* _TAREA ESCRITA_: Por favor, copia del fragmento sobre el conserje el pasaje que empieza con "Hablaba yo con" y continúa hasta "regocijo que cantarle.", sin cambiar una sola palabra.

* _FRAGMENTO SELECCIONADO_:
═══

Hablaba yo con frecuencia con un conserje que mapeaba el suelo como hacen en India, con un paño enorme, eñangotado al ras de las losas, mojando y exprimiendo las manos en el agua gris. No tenía días libres, pero jamás lo vi carente de una sonrisa que percibía genuina. Un día le pregunté cómo era tan feliz en un trabajo duro y sin tiempo para sí. Hablaba inglés, pero no entendió mi pregunta; la formulé de varias maneras. Supuse que su contentura era porque estaba cobijado en el santuario de su maestro, y no había más alegría que servirle, y tras la jornada fatigosa, no mayor regocijo que cantarle.

Pero es que… me decía yo por dentro… yo había intentado con tantas ganas hacer lo mismo, servir a unos maestros, ser feliz haciendo tareas sencillas, dejar lejos a la juerga y el sufrimiento urbanos. ¿Por qué este chico sí podía quedarse flotando en la nube rosada de la que yo me había caído? Más sin embargo, había algo aniñado en su expresión, había algo infantil en la cotidianeidad de muchos devotos, como si decidir quedarse eternamente colgados de su guía espiritual les hubiese silenciado las alas, sin la posibilidad de volar fuera de las murallas mágicas que rodeaban al castillo blanquecino.

¿Necesitaba un gurú de ese hechizo para que su obra se expandiera tan ampliamente?

Bund Garden Road tenía ese giro extraño en Y a la derecha en un semáforo del área universitaria — herencia vehicular inglesa. Una mujer escuálida, de belleza disminuida por la miseria, que había visto pidiendo alimento para sus niños en la acera, ahora dormía con ellos en su cama de cartón y techo celeste.

═══

* _EXTRACTO DE DATOS_:

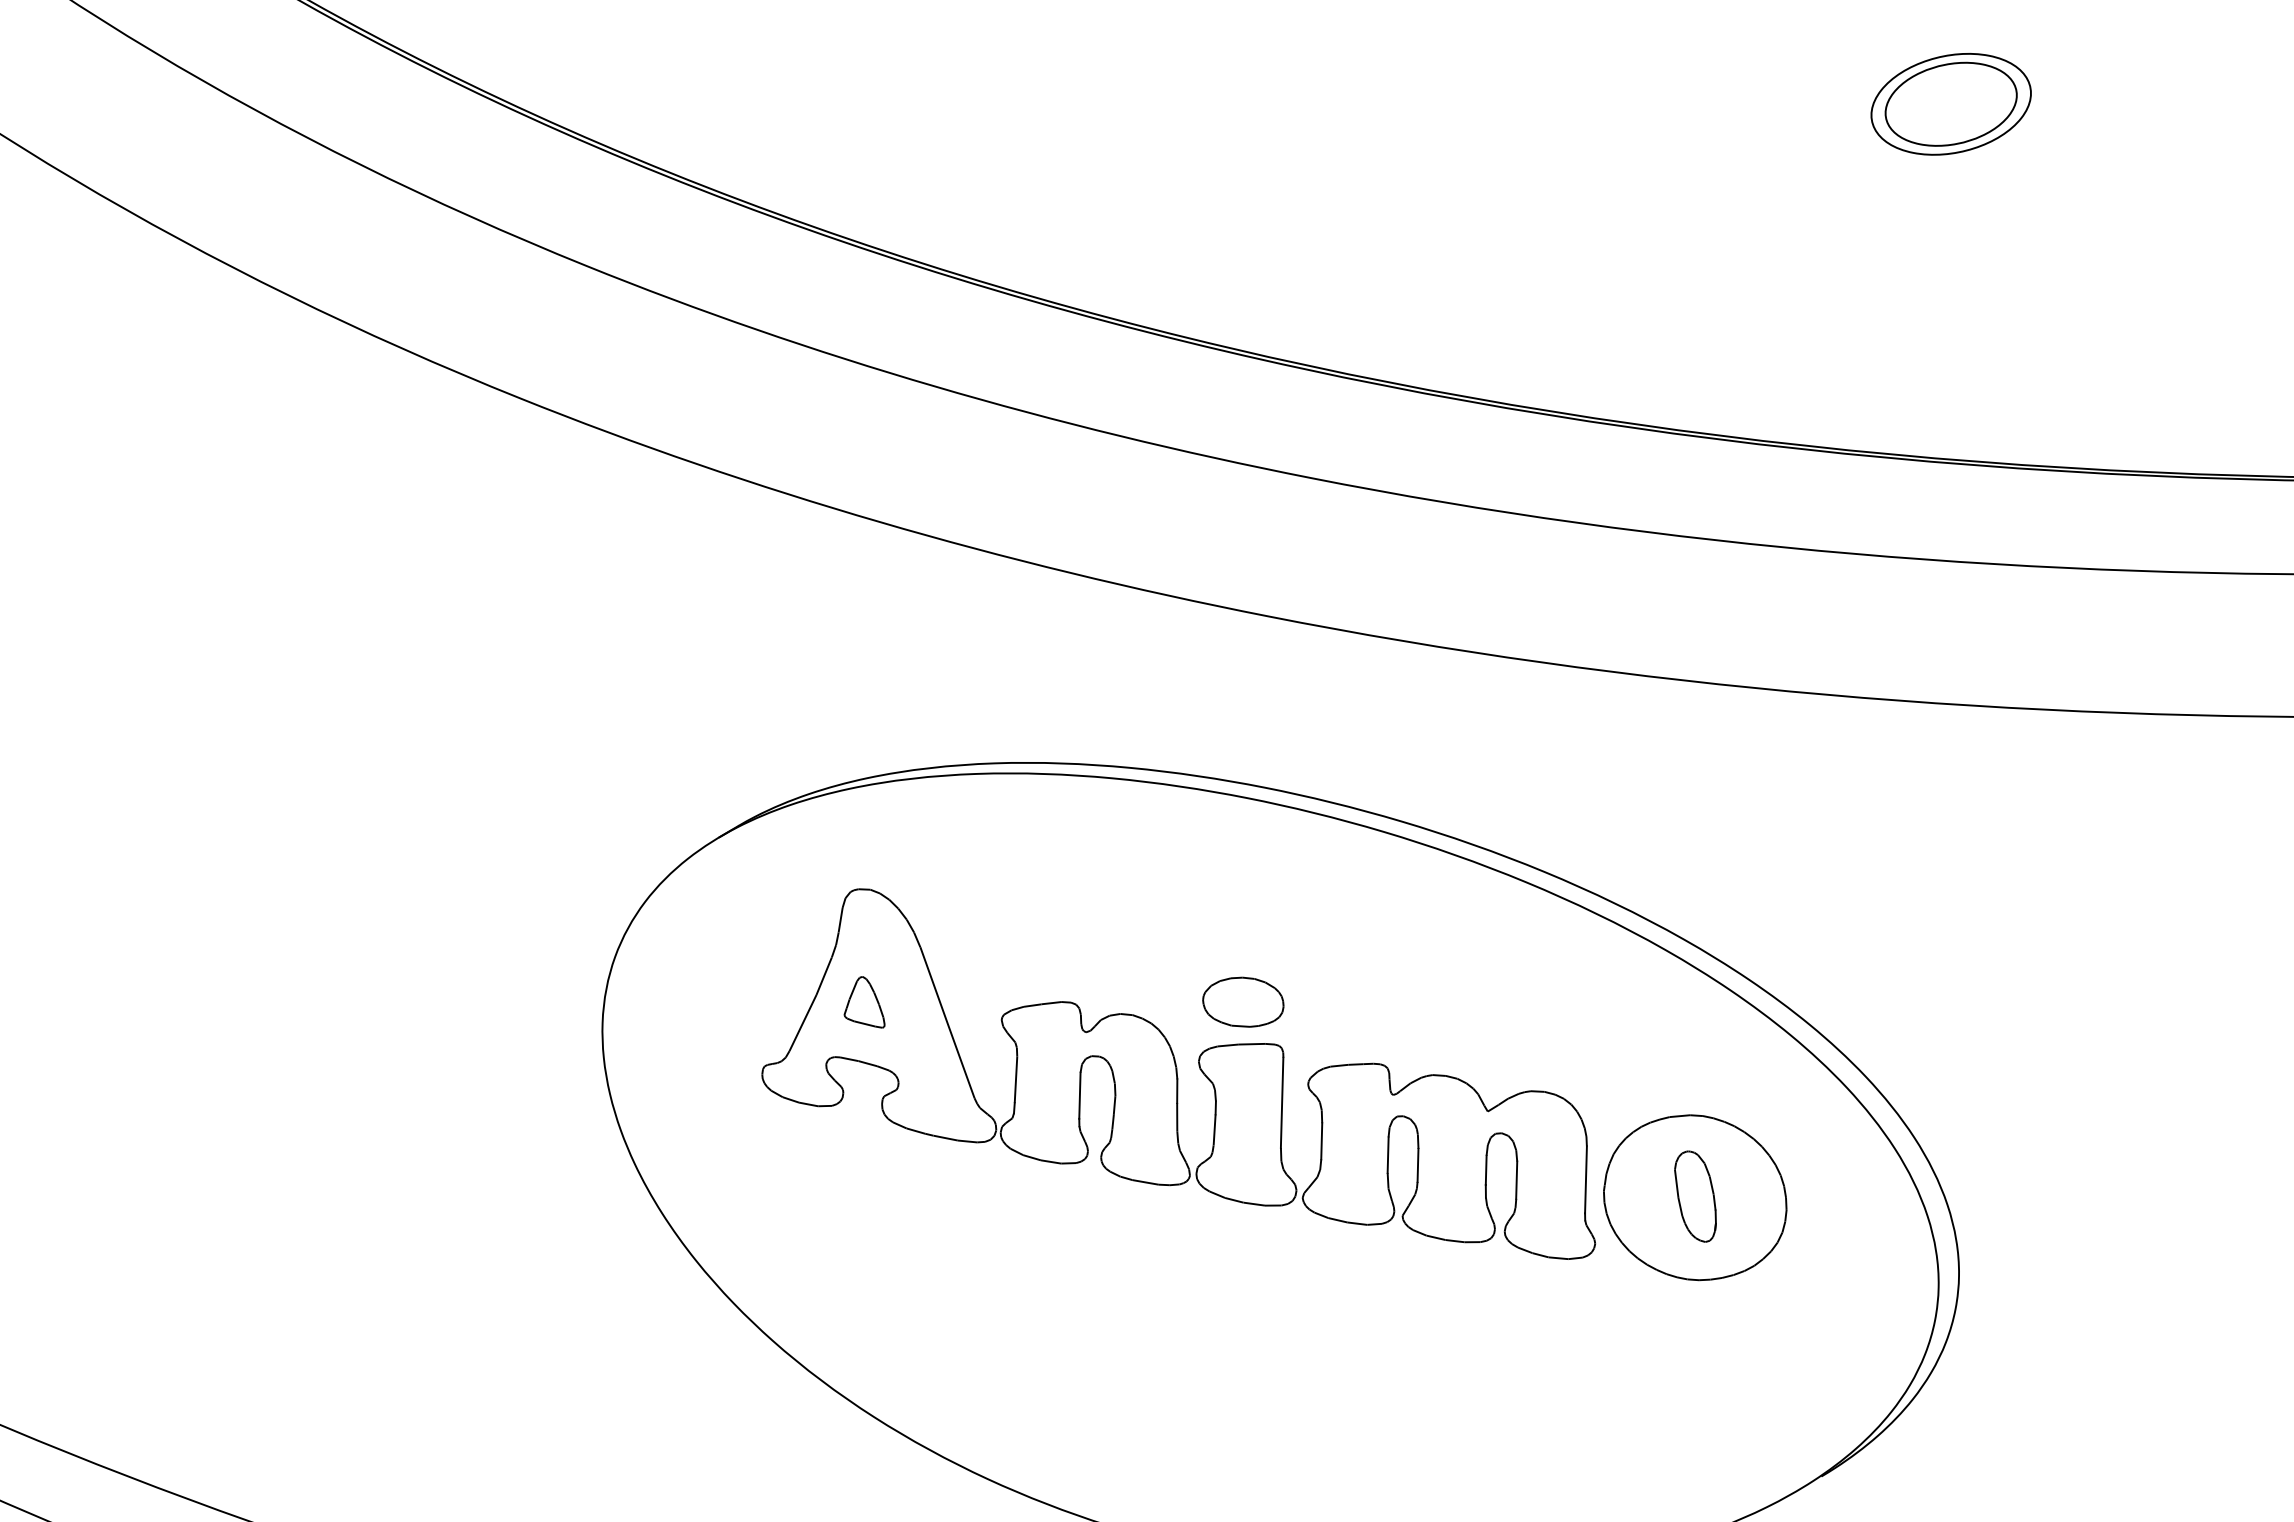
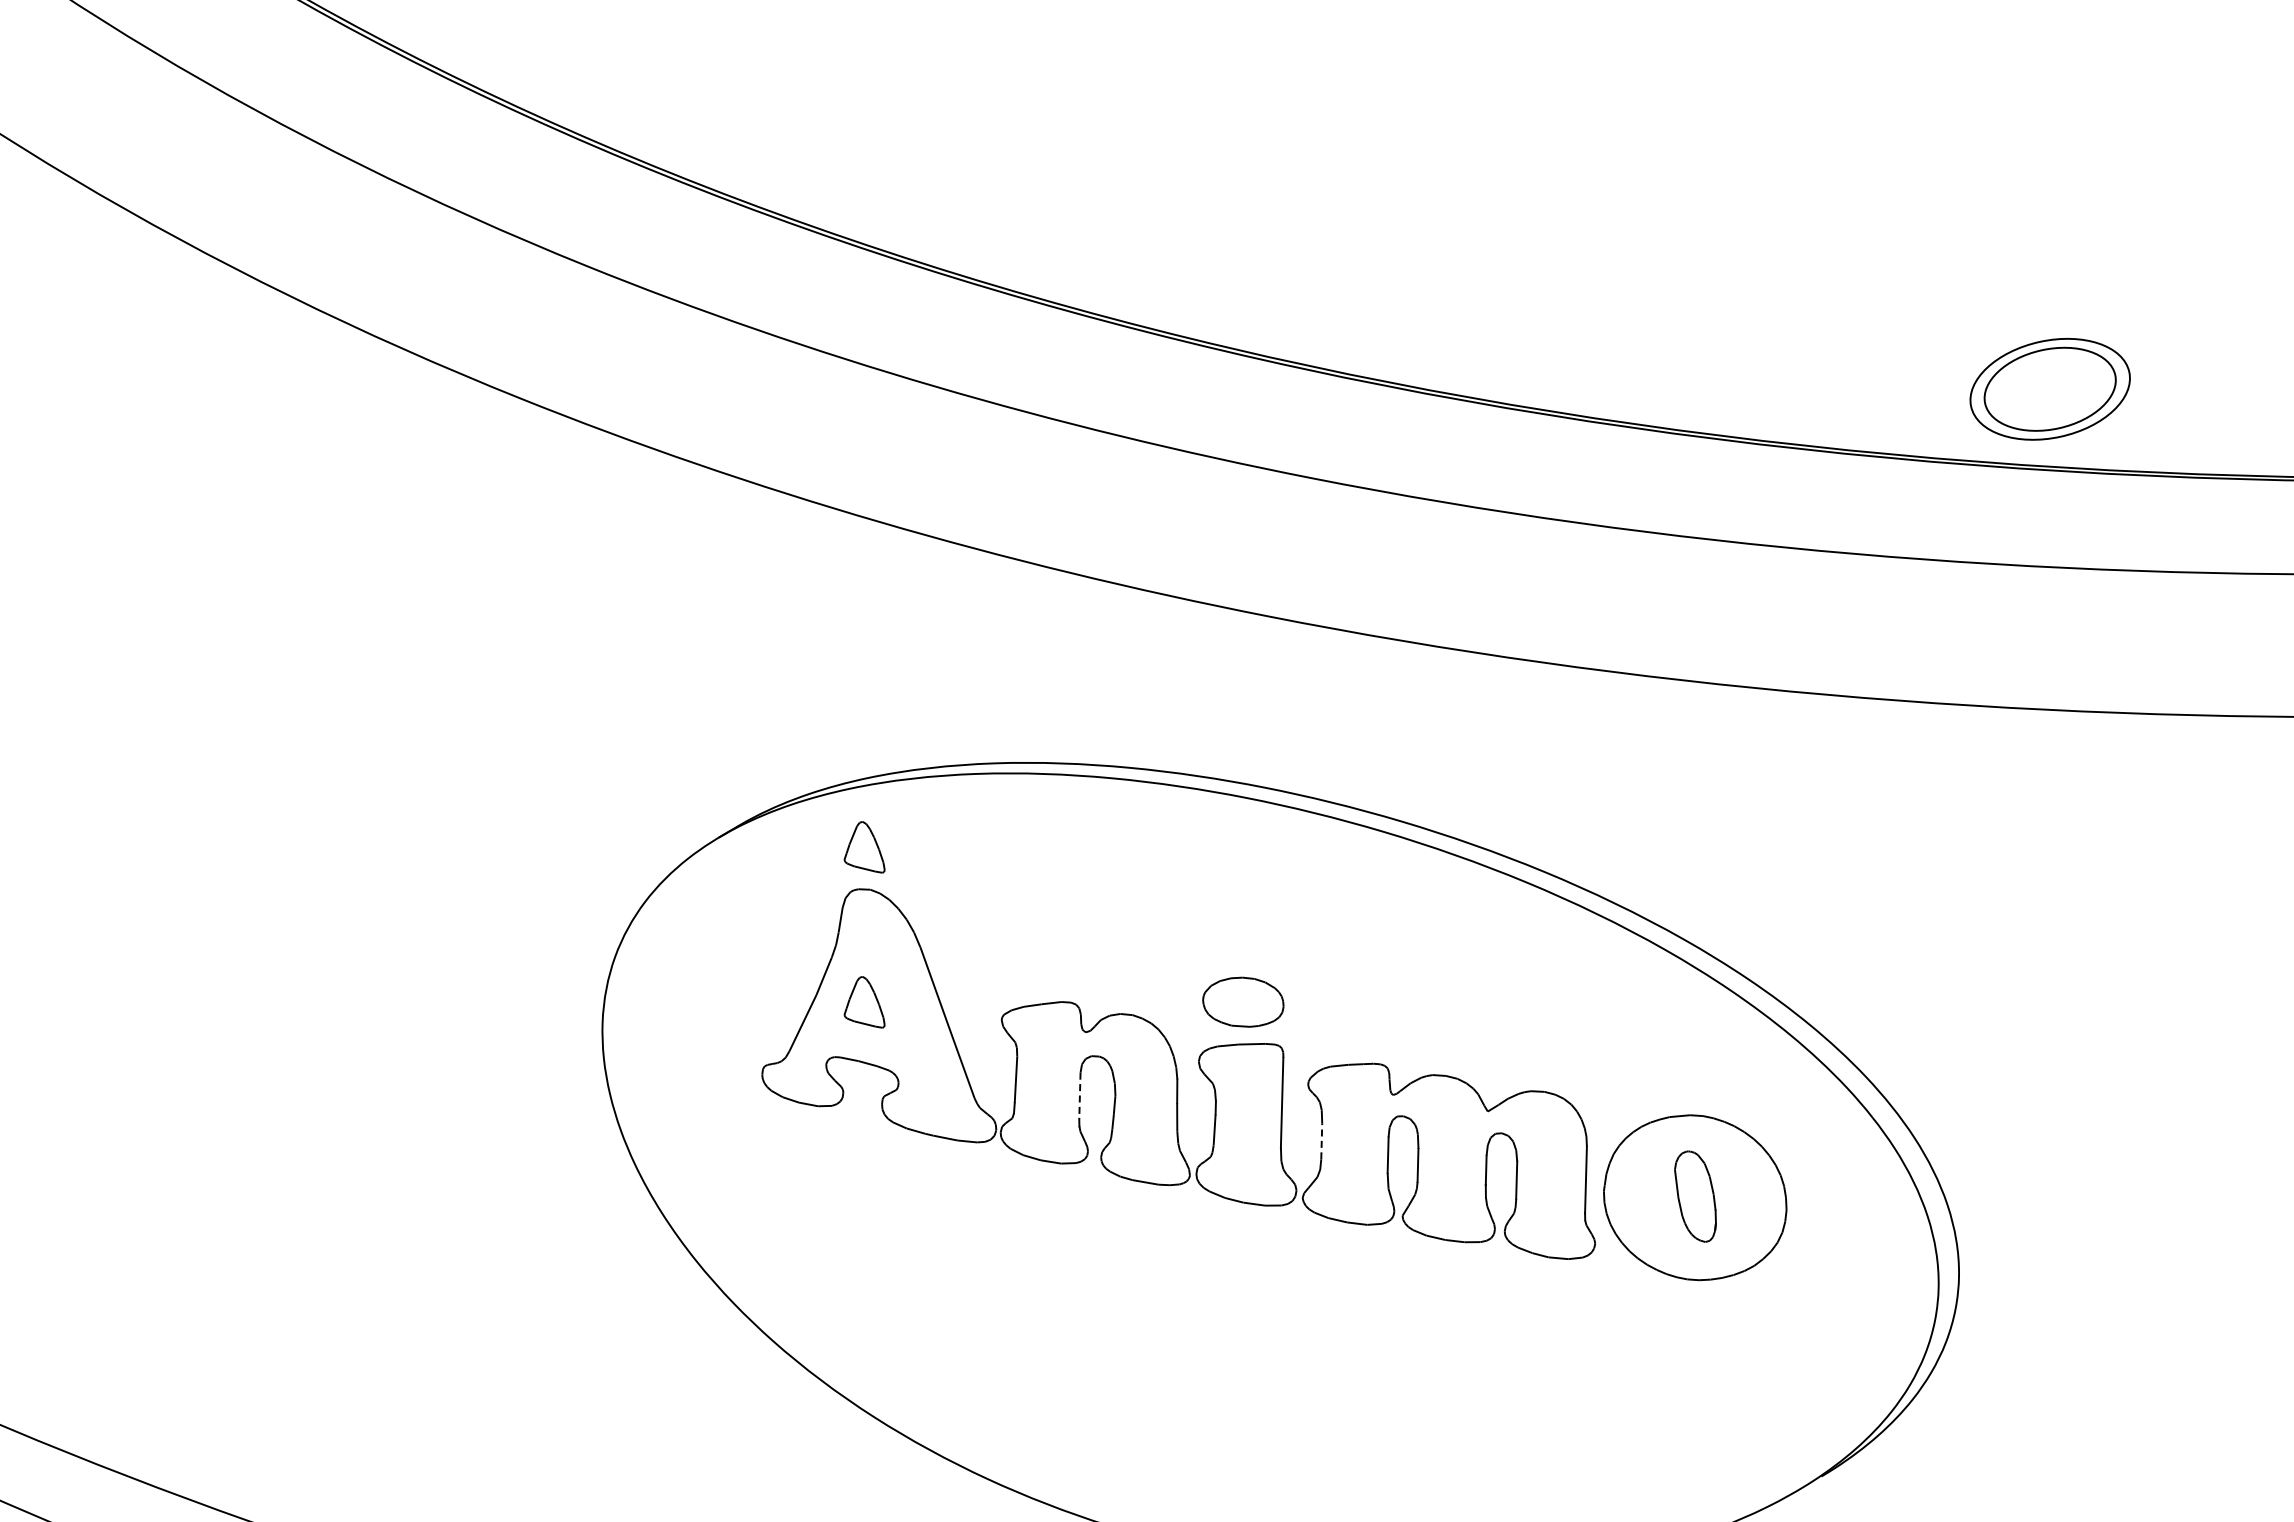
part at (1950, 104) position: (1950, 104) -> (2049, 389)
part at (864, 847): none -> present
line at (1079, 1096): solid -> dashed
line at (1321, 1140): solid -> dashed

═══

* _RESPUESTA DESARROLLADA_:
Hablaba yo con frecuencia con un conserje que mapeaba el suelo como hacen en India, con un paño enorme, eñangotado al ras de las losas, mojando y exprimiendo las manos en el agua gris. No tenía días libres, pero jamás lo vi carente de una sonrisa que percibía genuina. Un día le pregunté cómo era tan feliz en un trabajo duro y sin tiempo para sí. Hablaba inglés, pero no entendió mi pregunta; la formulé de varias maneras. Supuse que su contentura era porque estaba cobijado en el santuario de su maestro, y no había más alegría que servirle, y tras la jornada fatigosa, no mayor regocijo que cantarle.